▶ **RECORD EXCERPTS**
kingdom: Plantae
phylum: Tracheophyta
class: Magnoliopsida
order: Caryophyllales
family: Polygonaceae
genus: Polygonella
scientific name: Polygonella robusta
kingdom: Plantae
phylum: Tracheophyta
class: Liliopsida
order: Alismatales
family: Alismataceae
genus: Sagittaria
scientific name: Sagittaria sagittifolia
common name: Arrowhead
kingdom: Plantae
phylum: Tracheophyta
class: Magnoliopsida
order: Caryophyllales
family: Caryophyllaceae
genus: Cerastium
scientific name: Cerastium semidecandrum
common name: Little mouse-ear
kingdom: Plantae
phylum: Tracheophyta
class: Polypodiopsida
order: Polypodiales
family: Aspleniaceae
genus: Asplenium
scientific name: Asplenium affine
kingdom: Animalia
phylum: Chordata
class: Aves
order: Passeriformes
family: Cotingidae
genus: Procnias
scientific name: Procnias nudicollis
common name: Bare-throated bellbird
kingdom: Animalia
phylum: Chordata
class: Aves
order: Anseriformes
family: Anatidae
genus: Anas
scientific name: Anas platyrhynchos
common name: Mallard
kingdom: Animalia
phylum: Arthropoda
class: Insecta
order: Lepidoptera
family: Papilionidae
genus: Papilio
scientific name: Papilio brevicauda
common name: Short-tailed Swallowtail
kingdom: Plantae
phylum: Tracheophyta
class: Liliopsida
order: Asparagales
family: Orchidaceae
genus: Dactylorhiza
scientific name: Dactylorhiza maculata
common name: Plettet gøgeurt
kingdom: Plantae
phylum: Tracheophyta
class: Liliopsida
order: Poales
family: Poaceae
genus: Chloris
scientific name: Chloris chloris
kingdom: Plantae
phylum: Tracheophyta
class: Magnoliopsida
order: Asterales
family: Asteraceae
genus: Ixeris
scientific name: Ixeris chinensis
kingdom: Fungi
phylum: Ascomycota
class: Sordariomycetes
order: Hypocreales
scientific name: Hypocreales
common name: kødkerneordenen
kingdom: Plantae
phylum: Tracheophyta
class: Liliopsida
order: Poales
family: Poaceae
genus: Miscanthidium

▶ **WHAT YOU WILL DO**
Arrange everything from the start of the data down to the line containing "family: Alismataceae" as a two-column CSV with the headers rank and name. Give one row per line, put each field in quotation marks, and replace any line breaks with spaces.

▶ **TASK SOLUTION**
rank,name
"kingdom:","Plantae"
"phylum:","Tracheophyta"
"class:","Magnoliopsida"
"order:","Caryophyllales"
"family:","Polygonaceae"
"genus:","Polygonella"
"scientific name:","Polygonella robusta"
"kingdom:","Plantae"
"phylum:","Tracheophyta"
"class:","Liliopsida"
"order:","Alismatales"
"family:","Alismataceae"